WITH "THE 10 MOST OBSESSION-WORTHY SHOTS OF BRIAN DE PALMA'S CAREER", BY ANNA SWANSON
"To say Brian De Palma is a master of obsession is an understatement," states Anna Swanson at the start of the introduction to her article, "The 10 Most Obsession-Worthy Shots of Brian De Palma's Career," posted today at Film School Rejects (complete with the image montage shown above). "For more than fifty years," Swanson continues, "he’s demonstrated his skill as one of the best American filmmakers by creating works steeped in paranoia and abound with suspenseful sequences that would have made Hitchcock sweat. His films, while often revolving around characters driven by their own obsessions, have a unique ability to worm their way into viewers’ minds through technical achievement and thematic resonance.
"From early masterworks such as Phantom of the Paradise to the overlooked and incendiary Domino, De Palma is gifted at crafting moments that don’t just linger, they burrow. Whether it’s a mind-bending split diopter, a startlingly vibrant color palette, or an assaultive act of violence, his films are unforgettable. This made selecting only ten shots a near-impossible task. One could select one-hundred shots from any given De Palma film and it still wouldn’t be a complete catalog of his skill. But the following ten shots are the ones that immediately come to mind when thinking about what makes De Palma the director he is."
I'll leave it to you to go to Film School Rejects to discover which shots she has chosen (with gifs included), and what she has to say about them... but, well, when you read the first one here, I think you'll see that you're in for a treat:
Hi, Mom! (1970)
The Shot: A woman tests out her new camera by locating Robert De Niro‘s Jon Robin in her field of vision and zooming in on him.

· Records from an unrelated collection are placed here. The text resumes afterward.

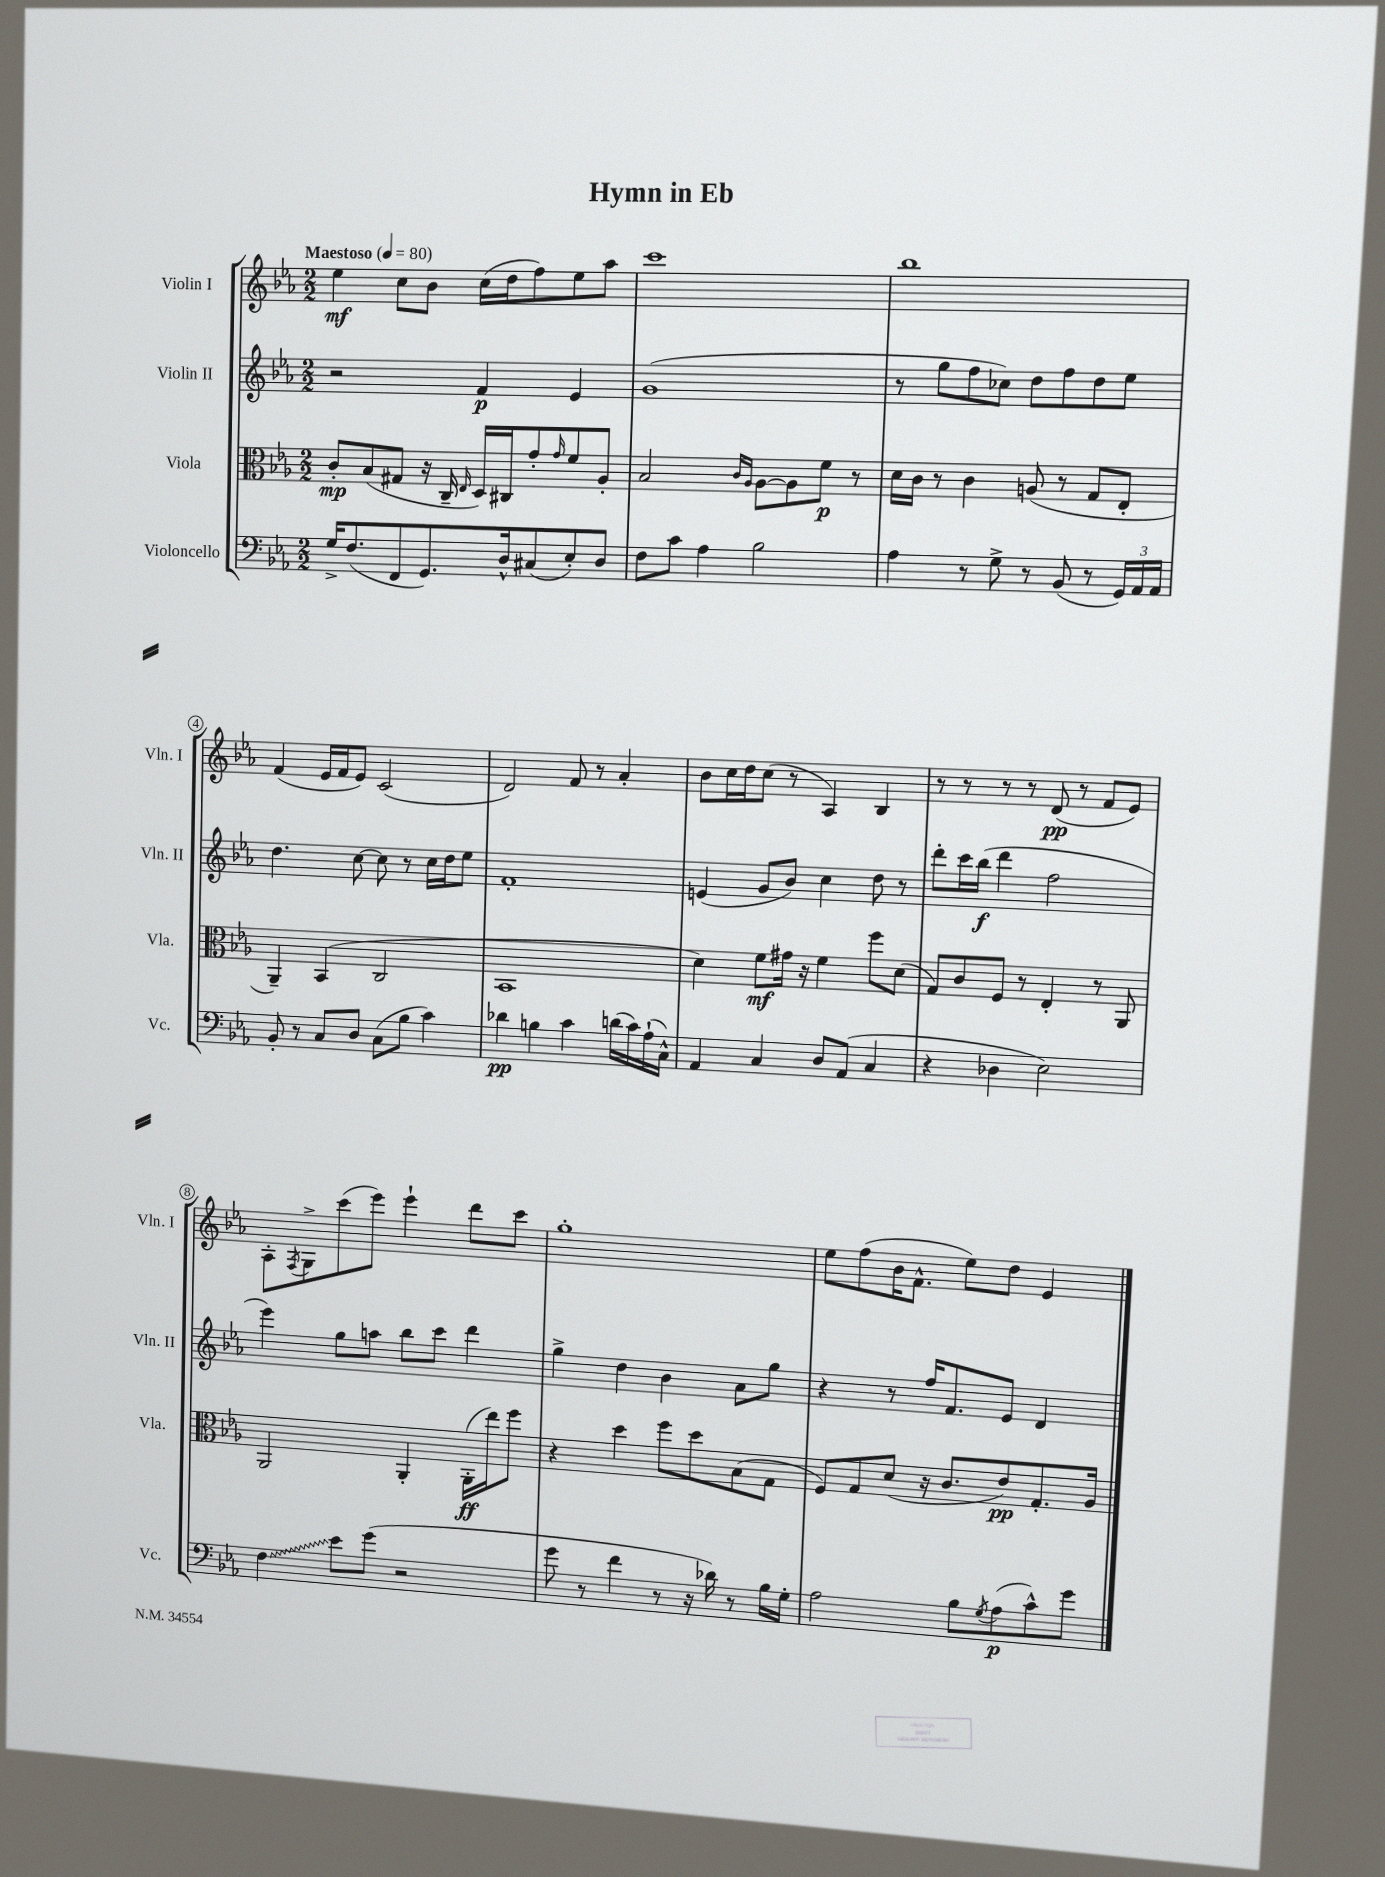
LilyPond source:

\header { title = "Hymn in Eb" }
<<
\new StaffGroup <<
\new Staff = "s0" \with { instrumentName = "Violin I" shortInstrumentName = "Vln. I" } {
    \clef treble \key ees \major \numericTimeSignature \time 2/2 \tempo "Maestoso" 4 = 80
    ees''4\mf c''8 bes'8 c''16( d''16 f''8) ees''8 aes''8 |
    c'''1 |
    bes''1 |
    f'4( ees'16 f'16 ees'8) c'2( |
    d'2) f'8 r8 aes'4-. |
    bes'8 c''16 d''16 c''8( r8 aes4) bes4 |
    r8 r8 r8 r8 d'8\pp( r8 f'8 ees'8) |
    aes8-. \acciaccatura { f8 } g8-> c'''8( ees'''8) ees'''4-! d'''8 c'''8 |
    g''1-. |
    ees''8 f''8( bes'16 f'8.-^ ees''8) d''8 ees'4 \bar "|." |
}
\new Staff = "s1" \with { instrumentName = "Violin II" shortInstrumentName = "Vln. II" } {
    \clef treble \key ees \major \numericTimeSignature \time 2/2
    r2 f'4\p ees'4 |
    g'1( |
    r8 g''8 f''8 ces''8) d''8 f''8 d''8 ees''8 |
    d''4. c''8~ c''8 r8 c''16 d''16 ees''8 |
    f'1-. |
    e'4( g'8 bes'8) c''4 d''8 r8 |
    d'''8-. c'''16 bes''16\f( d'''4 f''2 |
    ees'''4) g''8 a''8 bes''8 c'''8 d'''4 |
    g''4-> d''4 bes'4 aes'8 g''8 |
    r4 r8 f''16 f'8. ees'8 d'4 \bar "|." |
}
\new Staff = "s2" \with { instrumentName = "Viola" shortInstrumentName = "Vla." } {
    \clef alto \key ees \major \numericTimeSignature \time 2/2
    c'8-.\mp bes8( gis8 r16 c16-- \grace { ees16 } d16) cis16 g'8-. \grace { g'16 } f'8 aes8-. |
    bes2 \grace { c'16 aes16 } aes8~ aes8 f'8\p r8 |
    d'16 c'16 r8 c'4 a8( r8 g8 ees8-. |
    aes,4--) bes,4( c2 |
    bes,1 |
    d'4) f'8\mf gis'16 r16 f'4 f''8 d'8( |
    g8) c'8 f8 r8 ees4-. r8 aes,8 |
    aes,2 aes,4-. aes,16-.\ff( ees''16) f''8 |
    r4 d''4 f''8 d''8 bes8( g8 |
    f8) g8 d'8( r16 c'8. ees'8\pp) g8.-. aes16 \bar "|." |
}
\new Staff = "s3" \with { instrumentName = "Violoncello" shortInstrumentName = "Vc." } {
    \clef bass \key ees \major \numericTimeSignature \time 2/2
    g16-> f8.( f,8 g,8.) d16-^ cis8( ees8-.) d8 |
    f8 c'8 aes4 bes2 |
    aes4 r8 g8-> r8 bes,8( r8 \tuplet 3/2 { g,16) aes,16 aes,16 } |
    bes,8-. r8 c8 d8 c8( bes8 c'4) |
    des'4\pp b4 c'4 d'16( c'16) aes16-!( c16-^) |
    aes,4 c4 d8 aes,8( c4 |
    r4 des4 ees2) |
    \once \override Glissando.style = #'zigzag f4\glissando ees'8 g'8( r2 |
    g'8 r8 f'4 r8 r16 des'16) r8 bes16 g16-. |
    aes2 bes8 \acciaccatura { g8 } aes8\p( c'8-^) g'8 \bar "|." |
}
>>
>>
\layout { \context { \Score \override BarNumber.stencil = #(make-stencil-circler 0.1 0.3 ly:text-interface::print) } }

The Obsession: One of De Palma’s signature components is voyeurism. In Hi, Mom!, a film very much about both active and passive forms of looking and observation, this moment highlights an intrinsic curiosity that is found across De Palma’s filmography. While aspiring pornographer Jon looks at his own equipment, this woman turns her attention to him in order to test out the zoom feature. She decides to zoom in on a stranger across the room. She remarks that he becomes blurrier the closer she zooms in, while the focus eventually adjusts as Jon turns his own camera on her.
It’s a rather insignificant moment, one that has very little bearing on the film’s narrative, but it captures some of the most prominent themes in the film. Here, the camera is a novelty, and the prospect of using it to capture footage of a stranger is a bit of lighthearted fun to the female patron, while to Jon it is a tool for invasive voyeurism. There’s a duality to the tool, one that contradicts and complicates any attempt to classify an inherent quality of the camera.
There are also contractions in its very mechanism. As the woman remarks, the closer she gets to Jon, the more the image becomes blurry. While she remains on the other side of the room, she gets a sense of proximity but loses clarity. This shot is also a remarkable comment on the impulses of both De Palma and his characters — when anyone has a camera in hand, they can’t help but aim it at another person. Sure, De Palma is a voyeur. Who isn’t?